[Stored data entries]
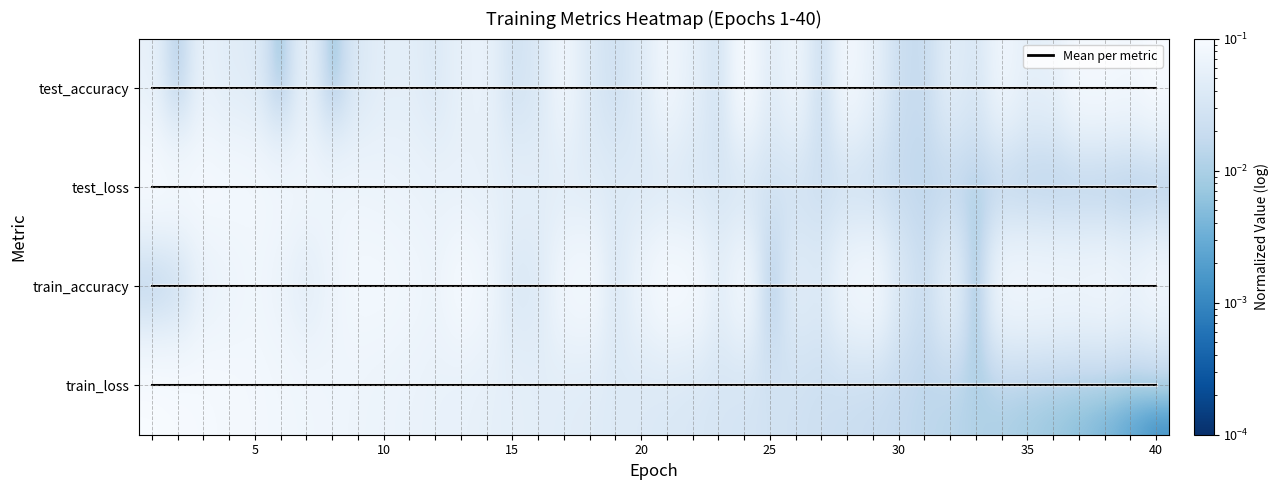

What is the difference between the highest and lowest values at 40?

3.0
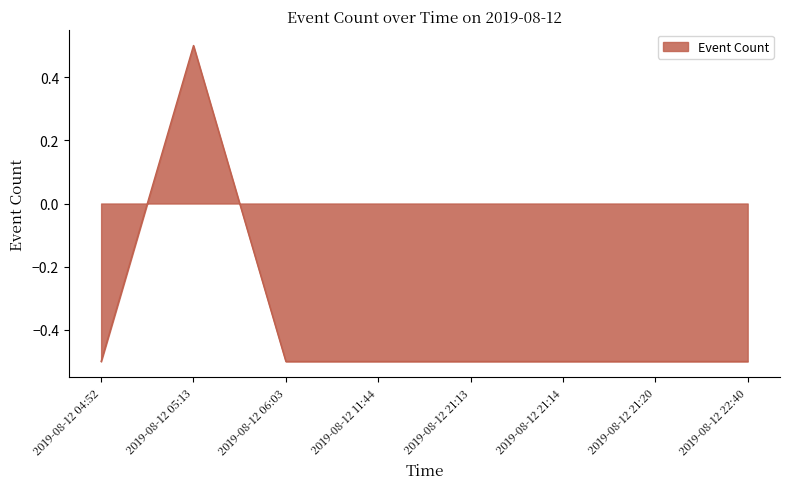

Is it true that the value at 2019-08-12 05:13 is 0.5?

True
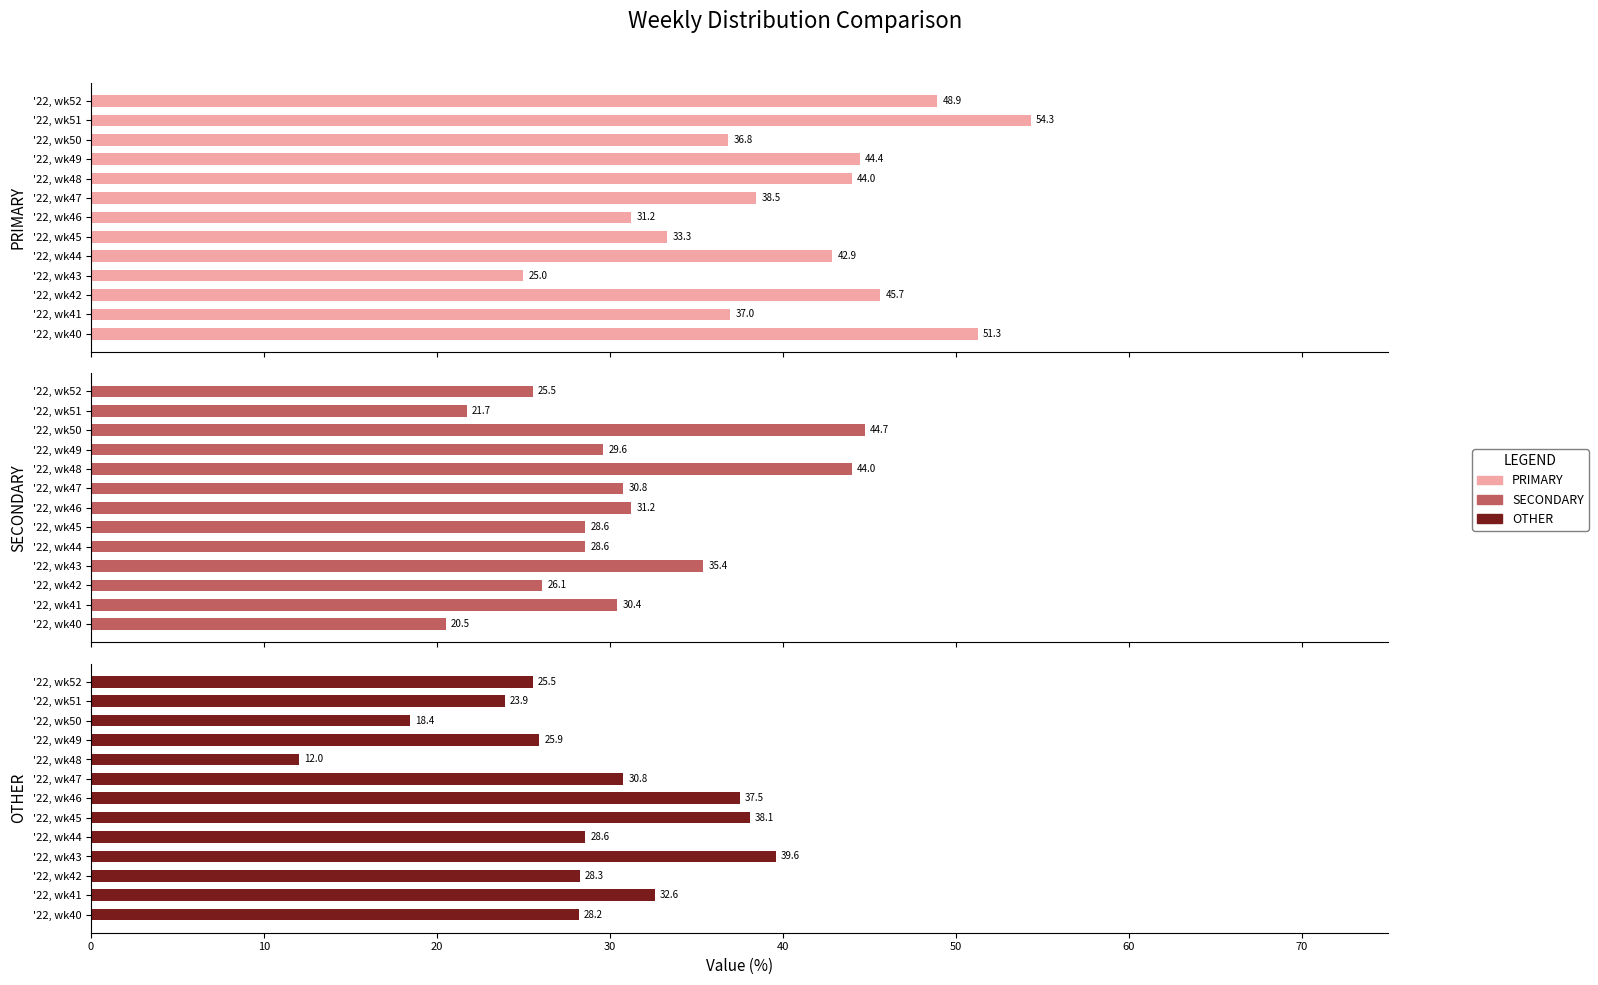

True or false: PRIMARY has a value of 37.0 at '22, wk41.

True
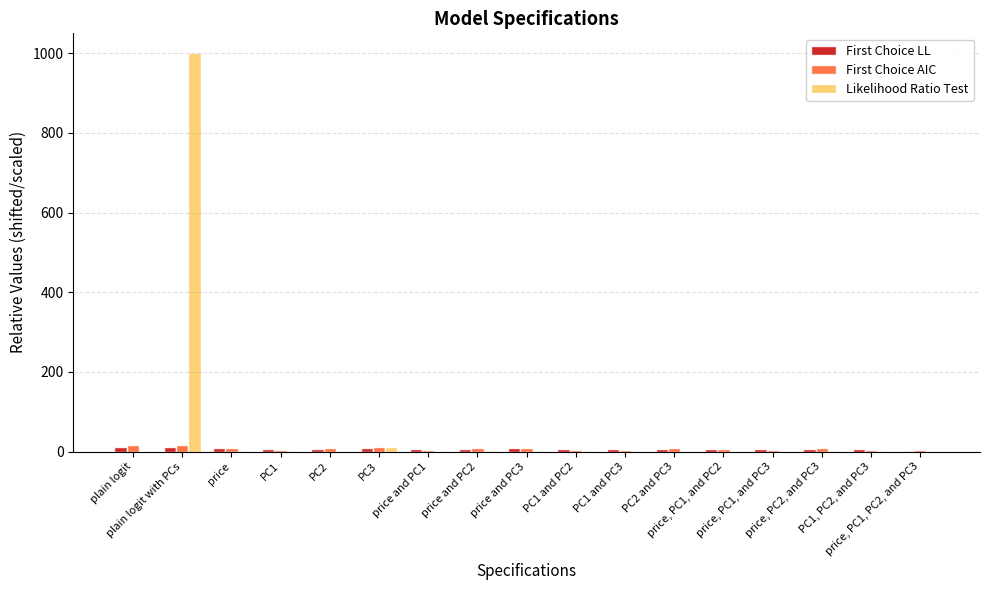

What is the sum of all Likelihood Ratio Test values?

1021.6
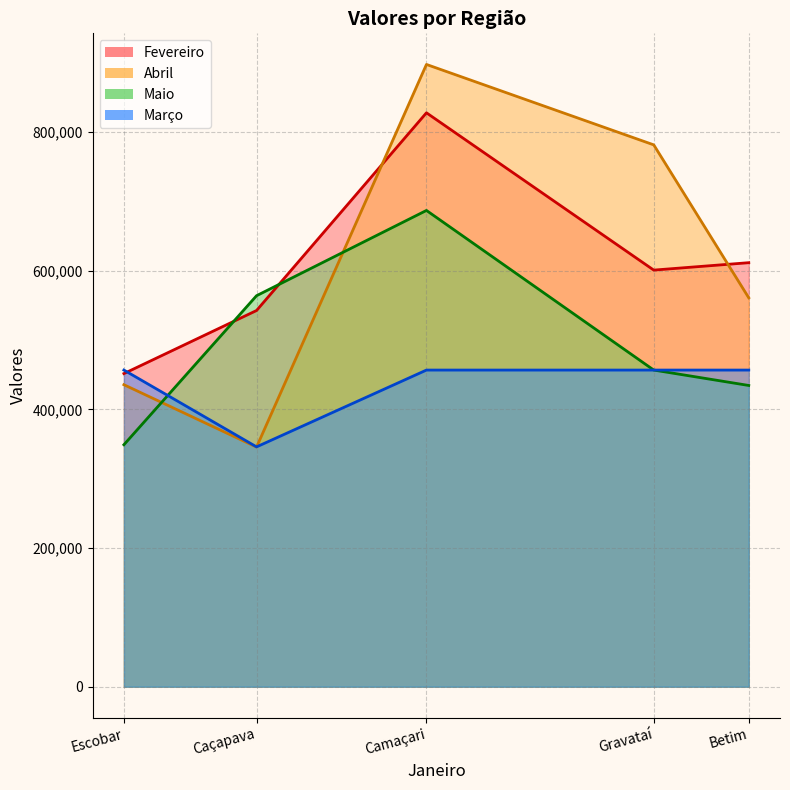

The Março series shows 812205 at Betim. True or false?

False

INSTRUCTION
Write out every one of the records above word for word, leaving out the pictures.

OUTPUT BELOW
What is the difference between the highest and lowest values at 40?

3.0

Is it true that the value at 2019-08-12 05:13 is 0.5?

True

True or false: PRIMARY has a value of 37.0 at '22, wk41.

True

What is the sum of all Likelihood Ratio Test values?

1021.6

The Março series shows 812205 at Betim. True or false?

False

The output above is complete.